++++ Material provided

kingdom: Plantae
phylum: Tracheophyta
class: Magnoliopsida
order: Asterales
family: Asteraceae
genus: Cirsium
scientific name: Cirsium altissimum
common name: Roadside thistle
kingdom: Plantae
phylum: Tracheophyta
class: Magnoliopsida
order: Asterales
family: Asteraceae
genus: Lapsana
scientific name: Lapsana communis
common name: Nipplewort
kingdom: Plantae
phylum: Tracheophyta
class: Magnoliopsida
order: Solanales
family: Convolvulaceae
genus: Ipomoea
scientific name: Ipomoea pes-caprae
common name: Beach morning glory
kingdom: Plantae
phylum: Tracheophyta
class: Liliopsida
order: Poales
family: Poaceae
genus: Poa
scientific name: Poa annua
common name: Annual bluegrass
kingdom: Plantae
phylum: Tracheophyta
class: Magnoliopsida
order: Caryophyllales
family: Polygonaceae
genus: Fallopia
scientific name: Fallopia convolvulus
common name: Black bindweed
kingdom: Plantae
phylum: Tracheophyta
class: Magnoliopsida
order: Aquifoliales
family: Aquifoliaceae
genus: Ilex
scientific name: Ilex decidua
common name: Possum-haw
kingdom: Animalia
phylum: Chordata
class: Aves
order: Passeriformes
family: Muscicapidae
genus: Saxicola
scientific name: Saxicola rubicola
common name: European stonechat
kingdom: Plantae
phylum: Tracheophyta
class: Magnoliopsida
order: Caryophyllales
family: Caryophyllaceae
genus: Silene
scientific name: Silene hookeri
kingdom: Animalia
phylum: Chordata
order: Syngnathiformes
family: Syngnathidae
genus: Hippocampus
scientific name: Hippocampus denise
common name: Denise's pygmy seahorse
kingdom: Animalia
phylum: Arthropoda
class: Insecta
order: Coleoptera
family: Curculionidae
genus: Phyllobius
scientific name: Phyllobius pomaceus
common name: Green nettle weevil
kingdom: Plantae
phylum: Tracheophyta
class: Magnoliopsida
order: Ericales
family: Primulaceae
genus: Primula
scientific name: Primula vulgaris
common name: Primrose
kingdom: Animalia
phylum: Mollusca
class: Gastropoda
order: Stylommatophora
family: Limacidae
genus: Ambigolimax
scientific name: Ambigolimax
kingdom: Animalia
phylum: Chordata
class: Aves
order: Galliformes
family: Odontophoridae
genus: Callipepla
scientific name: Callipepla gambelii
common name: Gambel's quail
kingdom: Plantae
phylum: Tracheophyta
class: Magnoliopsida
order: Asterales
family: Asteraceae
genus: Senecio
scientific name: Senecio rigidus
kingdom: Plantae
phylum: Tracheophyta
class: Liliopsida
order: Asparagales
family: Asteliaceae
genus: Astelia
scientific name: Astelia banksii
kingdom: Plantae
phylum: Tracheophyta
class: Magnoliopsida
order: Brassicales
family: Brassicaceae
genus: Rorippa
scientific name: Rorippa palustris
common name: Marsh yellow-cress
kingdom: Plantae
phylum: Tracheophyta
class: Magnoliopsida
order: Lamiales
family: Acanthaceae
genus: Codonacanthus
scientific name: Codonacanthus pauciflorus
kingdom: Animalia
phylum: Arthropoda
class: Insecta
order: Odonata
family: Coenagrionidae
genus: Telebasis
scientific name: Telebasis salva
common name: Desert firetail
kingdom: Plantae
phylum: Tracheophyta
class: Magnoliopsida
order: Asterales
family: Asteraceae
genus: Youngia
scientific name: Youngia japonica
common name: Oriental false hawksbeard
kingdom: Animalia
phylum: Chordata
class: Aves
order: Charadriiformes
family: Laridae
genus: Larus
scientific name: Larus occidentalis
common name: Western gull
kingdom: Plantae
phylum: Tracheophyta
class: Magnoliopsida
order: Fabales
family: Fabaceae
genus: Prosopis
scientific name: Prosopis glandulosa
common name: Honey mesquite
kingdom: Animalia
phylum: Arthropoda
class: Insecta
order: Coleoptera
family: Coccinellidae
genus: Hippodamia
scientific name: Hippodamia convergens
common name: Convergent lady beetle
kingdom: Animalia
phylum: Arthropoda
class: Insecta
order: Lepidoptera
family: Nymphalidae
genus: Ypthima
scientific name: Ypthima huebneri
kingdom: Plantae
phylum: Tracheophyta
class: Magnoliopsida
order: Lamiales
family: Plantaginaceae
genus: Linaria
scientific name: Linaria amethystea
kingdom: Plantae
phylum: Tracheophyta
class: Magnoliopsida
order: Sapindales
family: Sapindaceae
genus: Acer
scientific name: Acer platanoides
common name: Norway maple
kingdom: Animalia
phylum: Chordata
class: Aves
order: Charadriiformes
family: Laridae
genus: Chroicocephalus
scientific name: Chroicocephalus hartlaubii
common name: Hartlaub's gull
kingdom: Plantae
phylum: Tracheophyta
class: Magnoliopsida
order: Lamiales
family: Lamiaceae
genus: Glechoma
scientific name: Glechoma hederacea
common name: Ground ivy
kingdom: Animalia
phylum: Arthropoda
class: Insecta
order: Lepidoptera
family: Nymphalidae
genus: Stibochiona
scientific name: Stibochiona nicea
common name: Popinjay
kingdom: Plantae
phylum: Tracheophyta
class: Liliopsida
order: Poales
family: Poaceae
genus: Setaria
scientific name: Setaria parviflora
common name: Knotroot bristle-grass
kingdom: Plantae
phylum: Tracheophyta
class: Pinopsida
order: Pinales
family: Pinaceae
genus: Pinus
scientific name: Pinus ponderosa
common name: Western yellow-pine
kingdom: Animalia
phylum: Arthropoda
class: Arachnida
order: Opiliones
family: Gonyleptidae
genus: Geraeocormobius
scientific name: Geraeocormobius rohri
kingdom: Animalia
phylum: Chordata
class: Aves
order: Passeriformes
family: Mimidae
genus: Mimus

++++++++

Please output every line of the records above, reproducing each one without any change.

kingdom: Plantae
phylum: Tracheophyta
class: Magnoliopsida
order: Asterales
family: Asteraceae
genus: Cirsium
scientific name: Cirsium altissimum
common name: Roadside thistle
kingdom: Plantae
phylum: Tracheophyta
class: Magnoliopsida
order: Asterales
family: Asteraceae
genus: Lapsana
scientific name: Lapsana communis
common name: Nipplewort
kingdom: Plantae
phylum: Tracheophyta
class: Magnoliopsida
order: Solanales
family: Convolvulaceae
genus: Ipomoea
scientific name: Ipomoea pes-caprae
common name: Beach morning glory
kingdom: Plantae
phylum: Tracheophyta
class: Liliopsida
order: Poales
family: Poaceae
genus: Poa
scientific name: Poa annua
common name: Annual bluegrass
kingdom: Plantae
phylum: Tracheophyta
class: Magnoliopsida
order: Caryophyllales
family: Polygonaceae
genus: Fallopia
scientific name: Fallopia convolvulus
common name: Black bindweed
kingdom: Plantae
phylum: Tracheophyta
class: Magnoliopsida
order: Aquifoliales
family: Aquifoliaceae
genus: Ilex
scientific name: Ilex decidua
common name: Possum-haw
kingdom: Animalia
phylum: Chordata
class: Aves
order: Passeriformes
family: Muscicapidae
genus: Saxicola
scientific name: Saxicola rubicola
common name: European stonechat
kingdom: Plantae
phylum: Tracheophyta
class: Magnoliopsida
order: Caryophyllales
family: Caryophyllaceae
genus: Silene
scientific name: Silene hookeri
kingdom: Animalia
phylum: Chordata
order: Syngnathiformes
family: Syngnathidae
genus: Hippocampus
scientific name: Hippocampus denise
common name: Denise's pygmy seahorse
kingdom: Animalia
phylum: Arthropoda
class: Insecta
order: Coleoptera
family: Curculionidae
genus: Phyllobius
scientific name: Phyllobius pomaceus
common name: Green nettle weevil
kingdom: Plantae
phylum: Tracheophyta
class: Magnoliopsida
order: Ericales
family: Primulaceae
genus: Primula
scientific name: Primula vulgaris
common name: Primrose
kingdom: Animalia
phylum: Mollusca
class: Gastropoda
order: Stylommatophora
family: Limacidae
genus: Ambigolimax
scientific name: Ambigolimax
kingdom: Animalia
phylum: Chordata
class: Aves
order: Galliformes
family: Odontophoridae
genus: Callipepla
scientific name: Callipepla gambelii
common name: Gambel's quail
kingdom: Plantae
phylum: Tracheophyta
class: Magnoliopsida
order: Asterales
family: Asteraceae
genus: Senecio
scientific name: Senecio rigidus
kingdom: Plantae
phylum: Tracheophyta
class: Liliopsida
order: Asparagales
family: Asteliaceae
genus: Astelia
scientific name: Astelia banksii
kingdom: Plantae
phylum: Tracheophyta
class: Magnoliopsida
order: Brassicales
family: Brassicaceae
genus: Rorippa
scientific name: Rorippa palustris
common name: Marsh yellow-cress
kingdom: Plantae
phylum: Tracheophyta
class: Magnoliopsida
order: Lamiales
family: Acanthaceae
genus: Codonacanthus
scientific name: Codonacanthus pauciflorus
kingdom: Animalia
phylum: Arthropoda
class: Insecta
order: Odonata
family: Coenagrionidae
genus: Telebasis
scientific name: Telebasis salva
common name: Desert firetail
kingdom: Plantae
phylum: Tracheophyta
class: Magnoliopsida
order: Asterales
family: Asteraceae
genus: Youngia
scientific name: Youngia japonica
common name: Oriental false hawksbeard
kingdom: Animalia
phylum: Chordata
class: Aves
order: Charadriiformes
family: Laridae
genus: Larus
scientific name: Larus occidentalis
common name: Western gull
kingdom: Plantae
phylum: Tracheophyta
class: Magnoliopsida
order: Fabales
family: Fabaceae
genus: Prosopis
scientific name: Prosopis glandulosa
common name: Honey mesquite
kingdom: Animalia
phylum: Arthropoda
class: Insecta
order: Coleoptera
family: Coccinellidae
genus: Hippodamia
scientific name: Hippodamia convergens
common name: Convergent lady beetle
kingdom: Animalia
phylum: Arthropoda
class: Insecta
order: Lepidoptera
family: Nymphalidae
genus: Ypthima
scientific name: Ypthima huebneri
kingdom: Plantae
phylum: Tracheophyta
class: Magnoliopsida
order: Lamiales
family: Plantaginaceae
genus: Linaria
scientific name: Linaria amethystea
kingdom: Plantae
phylum: Tracheophyta
class: Magnoliopsida
order: Sapindales
family: Sapindaceae
genus: Acer
scientific name: Acer platanoides
common name: Norway maple
kingdom: Animalia
phylum: Chordata
class: Aves
order: Charadriiformes
family: Laridae
genus: Chroicocephalus
scientific name: Chroicocephalus hartlaubii
common name: Hartlaub's gull
kingdom: Plantae
phylum: Tracheophyta
class: Magnoliopsida
order: Lamiales
family: Lamiaceae
genus: Glechoma
scientific name: Glechoma hederacea
common name: Ground ivy
kingdom: Animalia
phylum: Arthropoda
class: Insecta
order: Lepidoptera
family: Nymphalidae
genus: Stibochiona
scientific name: Stibochiona nicea
common name: Popinjay
kingdom: Plantae
phylum: Tracheophyta
class: Liliopsida
order: Poales
family: Poaceae
genus: Setaria
scientific name: Setaria parviflora
common name: Knotroot bristle-grass
kingdom: Plantae
phylum: Tracheophyta
class: Pinopsida
order: Pinales
family: Pinaceae
genus: Pinus
scientific name: Pinus ponderosa
common name: Western yellow-pine
kingdom: Animalia
phylum: Arthropoda
class: Arachnida
order: Opiliones
family: Gonyleptidae
genus: Geraeocormobius
scientific name: Geraeocormobius rohri
kingdom: Animalia
phylum: Chordata
class: Aves
order: Passeriformes
family: Mimidae
genus: Mimus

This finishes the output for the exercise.